By the 1967–68 school year, in addition to 2,600 Dartmouth users, 5,550 people at ten universities and 23 high schools accessed DTSS. Kemeny had a terminal at home, and as president installed one in his office. By the early 1970s the campus had more than 150 terminals in 25 buildings, including portable units for patients at the campus infirmary. About 2,000 users logged into DTSS each day; 80% of students and 70% of faculty used the system each year. The off-campus Dartmouth Educational Time-Sharing Network included users with 79 terminals at 30 high schools and 20 universities, including Middlebury College, Phillips Andover, Mount Holyoke College, Goddard College, the United States Merchant Marine Academy, the United States Naval Academy, Bates College, the Dartmouth Club of New York, and a Dartmouth affiliate in Jersey City, New Jersey, sharing DTSS with Dartmouth people. The system allowed email-type messages to be passed between users and real-time chat via a precursor to the Unix talk program.
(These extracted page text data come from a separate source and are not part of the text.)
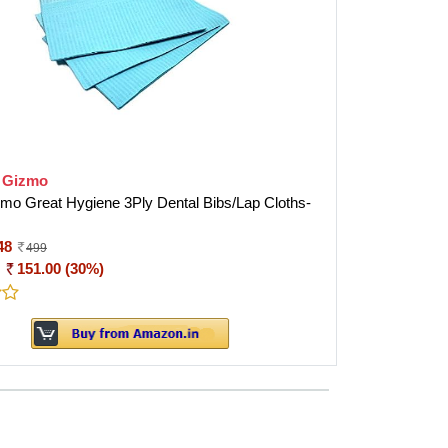
o Gizmo
zmo Great Hygiene 3Ply Dental Bibs/Lap Cloths-
48
499
:
151.00 (30%)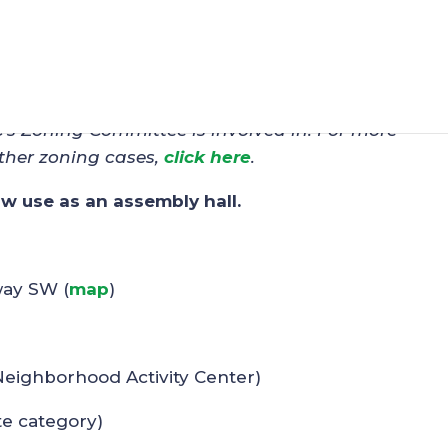
 – Amber-Shea, LLC
C’s Zoning Committee is involved in. For more
ther zoning cases,
click here
.
low use as an assembly hall.
way SW (
map
)
Neighborhood Activity Center)
te category)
While several languages were available on DTSS, as of 1972 98% of programs were written in Dartmouth BASIC. Because BASIC did not change, the system remained compatible with older applications; Kemeny reported in 1974 that programs he had written in 1964 would still run. By 1980, supported languages and systems included:

- 7MAP – DTSS 716 Macro Assembly Program
- 8MAP – DTSS PDP-8 Macro Assembly Program
- 9MAP – DTSS PDP-9 Macro Assembly Program
- ALGOL – DTSS ALGOL 60
- ALGOL68 – DTSS ALGOL 68
- APL – DTSS APL
- BASIC – Dartmouth BASIC
- CHESS – Chess-playing Program
- COBOL – DTSS COBOL
- COURSE – IBM-compatible COURSEWRITER III author program
- CPS – 'Complete Programming System' developed at Bates College
- CROSREF – Program cross-references
- DDT – Honeywell 600/6000 machine language debugging program
- DMAP – DTSS DATANET-30 Macro Assembly Program
- DTRAC – DTSS Text Reckoning and Compiling Language
- DXPL – DTSS XPL Translator Writing System
- DYNAMO – DYNAMO Simulation language
- FORTRAN – DTSS FORTRAN
- GMAP – Honeywell 600/6000 Macro Assembly Program
- LISP – DTSS LISP
- MIX – DTSS MIX Assembler
- PILOT – DTSS PILOT course writer
- PL/I – DTSS PL/I
- PLOT – Graphics system for use with BASIC or SBASIC
- SBASIC – Structured BASIC
- SIX – FORTRAN 76
- SNOBOL – DTSS SNOBOL4

==DTSS today==
In 2000, a project to recreate the DTSS system on a simulator was undertaken and as a result DTSS is now available for Microsoft Windows systems and for the Apple Macintosh computer.